--- Required work ---
Transcribe every line of text in the records below verbatim, leaving out the pictures.

(Entries supplied)

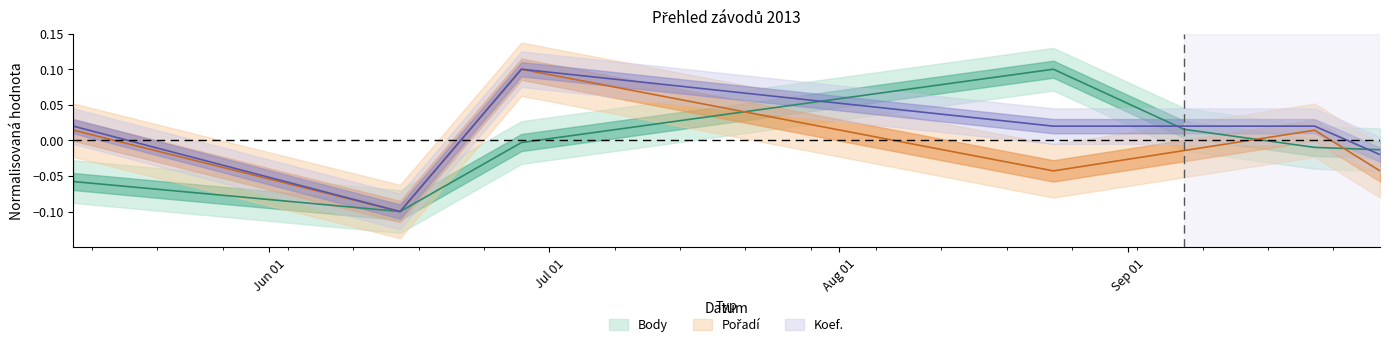

At how many categories does at least one series exceed 0?

5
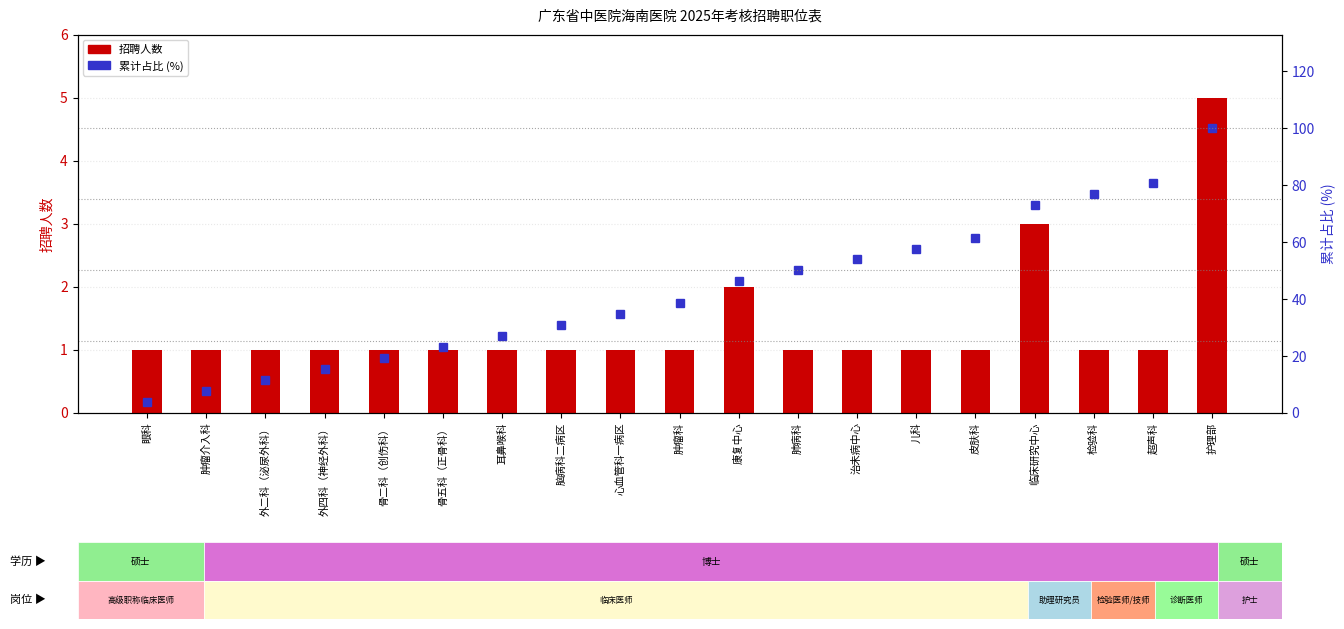

What is the average value of the 招聘人数 series?

1.4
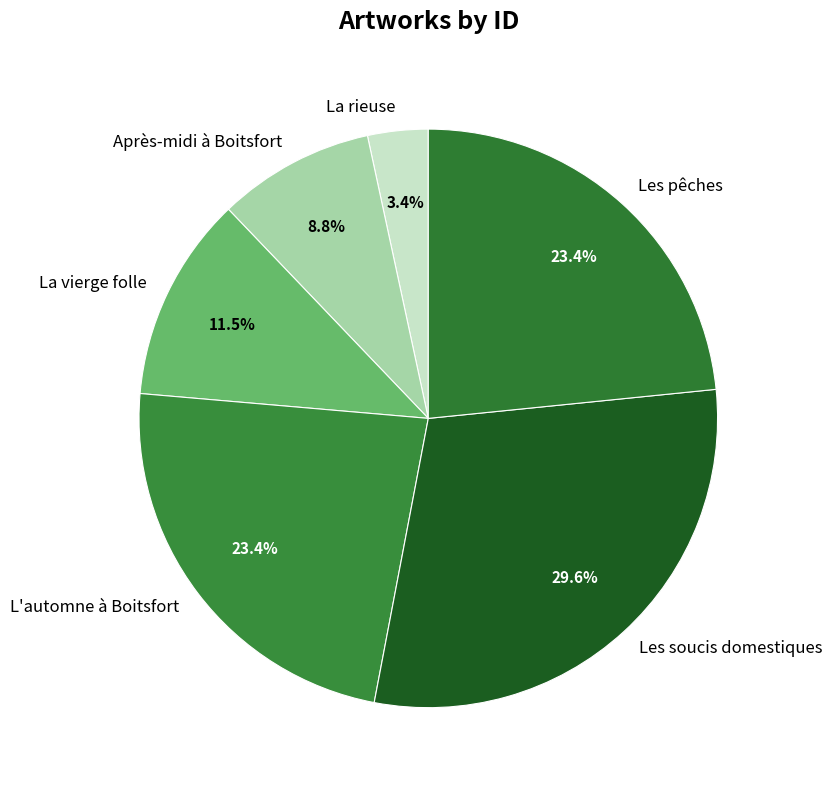

Is it true that La vierge folle is 25% of the pie?

False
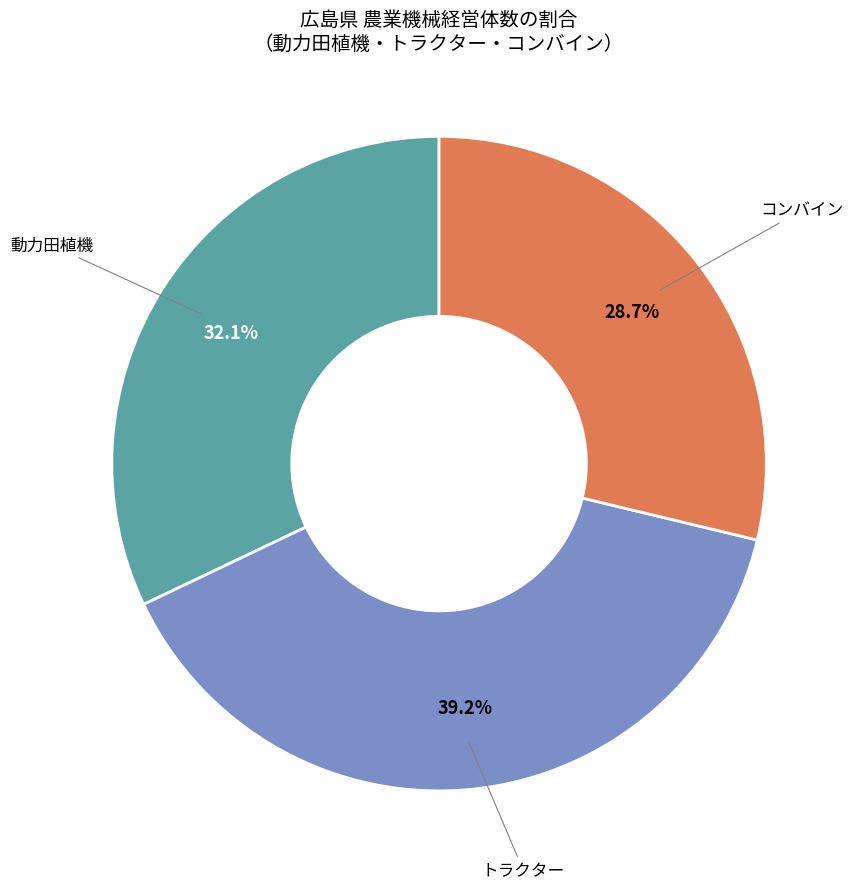

What is the total percentage of 動力田植機 and コンバイン?

60.8%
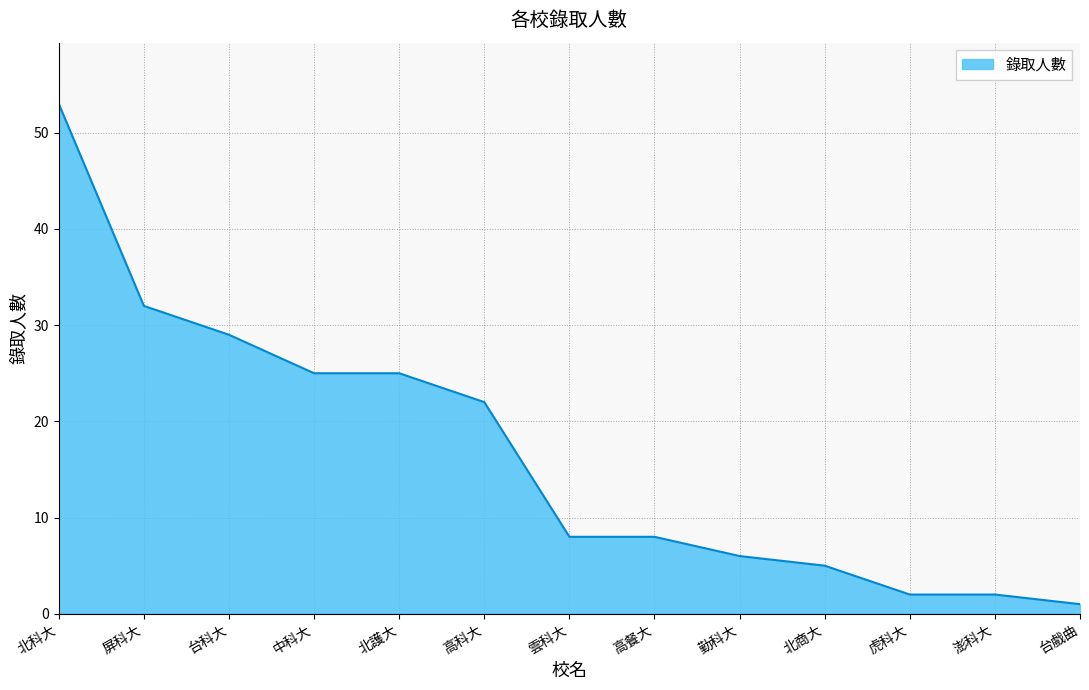

Is it true that the value at 北科大 is 53?

True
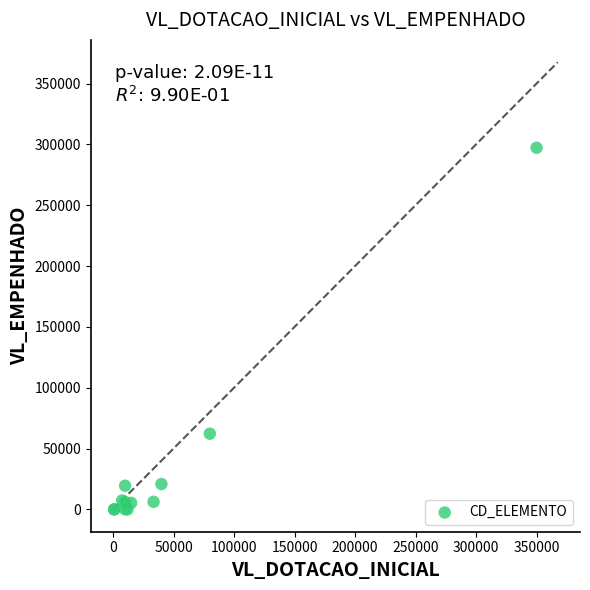

What Y value in the scatter plot is closest to 148610?

62192.2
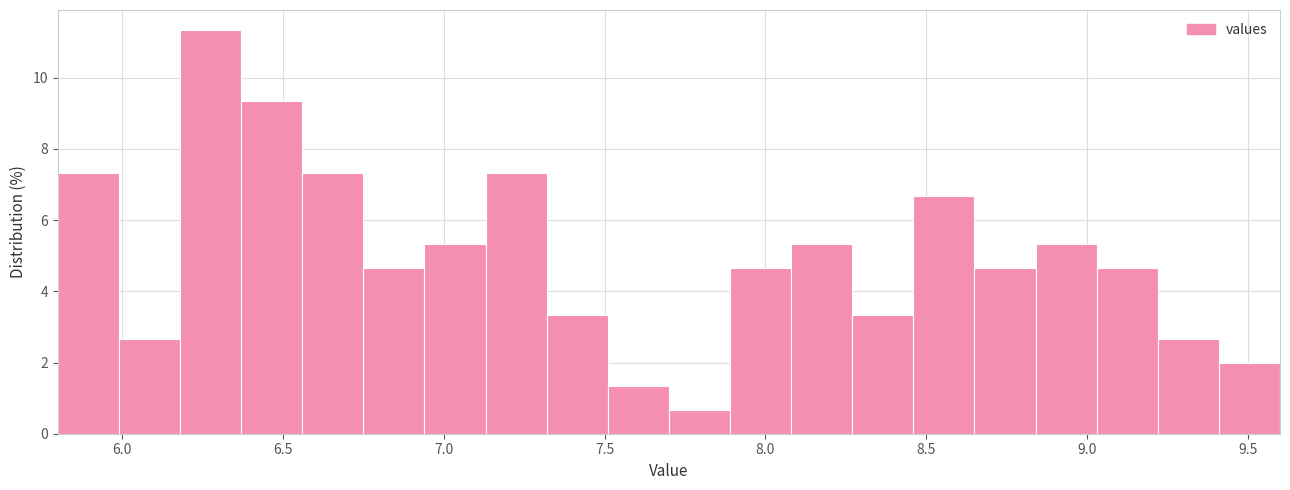

Around what value on the x-axis is the tallest bar? Give the approximate position of its centre, as read against the axis.

6.30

(End Entries supplied)

--- Reply ---
At how many categories does at least one series exceed 0?

5

What is the average value of the 招聘人数 series?

1.4

Is it true that La vierge folle is 25% of the pie?

False

What is the total percentage of 動力田植機 and コンバイン?

60.8%

Is it true that the value at 北科大 is 53?

True

What Y value in the scatter plot is closest to 148610?

62192.2

Around what value on the x-axis is the tallest bar? Give the approximate position of its centre, as read against the axis.

6.30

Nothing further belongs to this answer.